***** TEXT SEGMENT
Introduction

Staphylococcus aureus is a bacterial pathogen that causes multiple infections in humans, ranging from superficial skin infections to endocarditis, bone and joint infections, septic shock [1], and severe haemodialysis catheter-related infections [2]. S. aureus produce a broad spectrum of extracellular and cell wall-associated virulence determinants that contribute to the severity of infection [3]. Microbial adherence to cells and extracellular matrix is an essential first step in the process of colonization and infection [4], for which S. aureus express numerous surface adhesins known as microbial surface components recognizing adhesive matrix molecules (MSCRAMMs). These adhesins mediate adherence to host extracellular matrix components such as fibrinogen, fibronectin, and collagen [5]. Pathogenic adhesins include Fibronectin-binding protein A and B (FnBPA and FnBPB); Staphylococcus protein A (Spa); clumping factor A (ClfA); clumping factor B (ClfB); collagen adhesion (Cna); sialoprotein-binding protein (Bbp); elastin-binding protein of Staphylococcus aureus (EbpS); extracellular adhesion protein (Eap); serine aspartate repeat proteins C, D, and E (SdrC, SdrD, and SdrE; [3]); and extracellular fibrinogen-binding protein (Efb; [6]). Furthermore, pathogenic S. aureus strains exhibit a great capacity for biofilm formation on surfaces, making endovascular catheters a favourable niche for infection. Biofilm formation requires synthesis of PNAG (polymeric N-acetylglucosamine); the enzymes responsible for its synthesis are encoded by the icaADBC operon [7]. Expression of most virulence factors in S. aureus is controlled by the agr locus [8].
**********
***** DATASET RECORDS
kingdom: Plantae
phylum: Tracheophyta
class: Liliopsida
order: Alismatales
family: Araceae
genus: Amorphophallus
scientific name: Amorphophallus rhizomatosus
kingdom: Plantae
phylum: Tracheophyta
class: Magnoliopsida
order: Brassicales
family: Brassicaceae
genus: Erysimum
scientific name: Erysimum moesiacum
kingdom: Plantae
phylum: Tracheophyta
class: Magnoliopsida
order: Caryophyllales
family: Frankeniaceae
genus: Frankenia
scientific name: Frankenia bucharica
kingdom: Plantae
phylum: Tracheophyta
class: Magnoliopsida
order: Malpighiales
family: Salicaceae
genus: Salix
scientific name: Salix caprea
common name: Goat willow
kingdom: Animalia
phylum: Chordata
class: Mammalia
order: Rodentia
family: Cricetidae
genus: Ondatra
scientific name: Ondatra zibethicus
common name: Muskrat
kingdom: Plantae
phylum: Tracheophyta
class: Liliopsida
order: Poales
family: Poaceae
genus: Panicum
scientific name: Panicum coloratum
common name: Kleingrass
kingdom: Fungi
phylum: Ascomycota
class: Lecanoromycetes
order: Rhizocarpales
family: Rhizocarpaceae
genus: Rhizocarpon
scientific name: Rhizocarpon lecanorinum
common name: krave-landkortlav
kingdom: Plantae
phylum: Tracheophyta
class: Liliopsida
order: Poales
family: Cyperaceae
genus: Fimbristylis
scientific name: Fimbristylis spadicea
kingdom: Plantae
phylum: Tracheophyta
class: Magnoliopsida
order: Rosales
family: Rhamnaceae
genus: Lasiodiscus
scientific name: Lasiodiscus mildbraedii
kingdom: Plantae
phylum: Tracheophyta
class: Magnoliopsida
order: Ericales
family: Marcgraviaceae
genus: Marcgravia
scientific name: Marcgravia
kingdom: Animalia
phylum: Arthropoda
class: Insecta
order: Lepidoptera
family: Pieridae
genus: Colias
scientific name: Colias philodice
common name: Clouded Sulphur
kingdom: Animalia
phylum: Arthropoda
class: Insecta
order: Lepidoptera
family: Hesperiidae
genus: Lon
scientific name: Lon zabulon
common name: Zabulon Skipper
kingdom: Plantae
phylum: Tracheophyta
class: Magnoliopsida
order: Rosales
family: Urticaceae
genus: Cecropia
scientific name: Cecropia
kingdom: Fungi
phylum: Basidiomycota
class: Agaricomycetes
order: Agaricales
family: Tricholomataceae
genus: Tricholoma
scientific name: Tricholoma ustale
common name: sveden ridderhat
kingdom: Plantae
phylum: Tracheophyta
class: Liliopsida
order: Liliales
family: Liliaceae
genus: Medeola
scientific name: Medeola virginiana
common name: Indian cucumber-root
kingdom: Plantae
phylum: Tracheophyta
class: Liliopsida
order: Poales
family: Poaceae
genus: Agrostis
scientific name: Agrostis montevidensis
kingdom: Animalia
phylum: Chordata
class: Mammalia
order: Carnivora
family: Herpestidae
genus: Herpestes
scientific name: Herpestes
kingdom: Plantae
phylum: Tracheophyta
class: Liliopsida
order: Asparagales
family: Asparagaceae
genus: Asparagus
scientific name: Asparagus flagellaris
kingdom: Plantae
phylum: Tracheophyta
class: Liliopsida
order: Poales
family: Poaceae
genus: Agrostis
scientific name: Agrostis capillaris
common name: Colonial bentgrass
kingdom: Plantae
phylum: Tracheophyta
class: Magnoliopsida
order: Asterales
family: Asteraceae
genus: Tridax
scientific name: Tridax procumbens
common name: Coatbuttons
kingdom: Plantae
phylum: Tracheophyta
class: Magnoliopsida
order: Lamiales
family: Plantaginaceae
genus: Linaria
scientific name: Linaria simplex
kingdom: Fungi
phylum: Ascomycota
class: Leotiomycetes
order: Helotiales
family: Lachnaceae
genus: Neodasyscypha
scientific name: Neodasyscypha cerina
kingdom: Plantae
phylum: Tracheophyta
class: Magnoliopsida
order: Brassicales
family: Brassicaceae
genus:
**********
Pick up the introduction on Staphylococcus aureus infection and virulence after its last sentence and continue it. The material above stands apart from the introduction on Staphylococcus aureus.

The number of methicillin-resistant S. aureus (MRSA) strains has steadily increased and nosocomial infections caused by MRSA have become a serious problem worldwide, as its presence has dramatically reduced the number of effective antibiotics available for the prevention and treatment of infections in hospitals and communities [9]. The main mechanism of methicillin resistance involves expression of the mecA gene, which encodes penicillin-binding protein 2a (PBP2a), a transpeptidase with low affinity for β-lactams [10]. MRSA strains frequently carry genes for multidrug resistance such as blaZ, which codes β− lactamases and confers resistance to β-lactams; ermA, ermB, and ermC confer erythromycin resistance; aac(6 9)-Ie-aph(2 0)-Ia confers aminoglycoside resistance; tet(M), tet(O), and tet(K) confer resistance to tetracycline; and vanA and vanB confer vancomycin resistance [11]. Widespread use of quaternary ammonium compounds (QAC) in hospitals contributes to the selection of disinfectant-resistant S. aureus[12]. In several staphylococcal species, the qacA, qacB, and qacC genes have been identified in plasmids that also contain antibiotic-resistance genes [1315].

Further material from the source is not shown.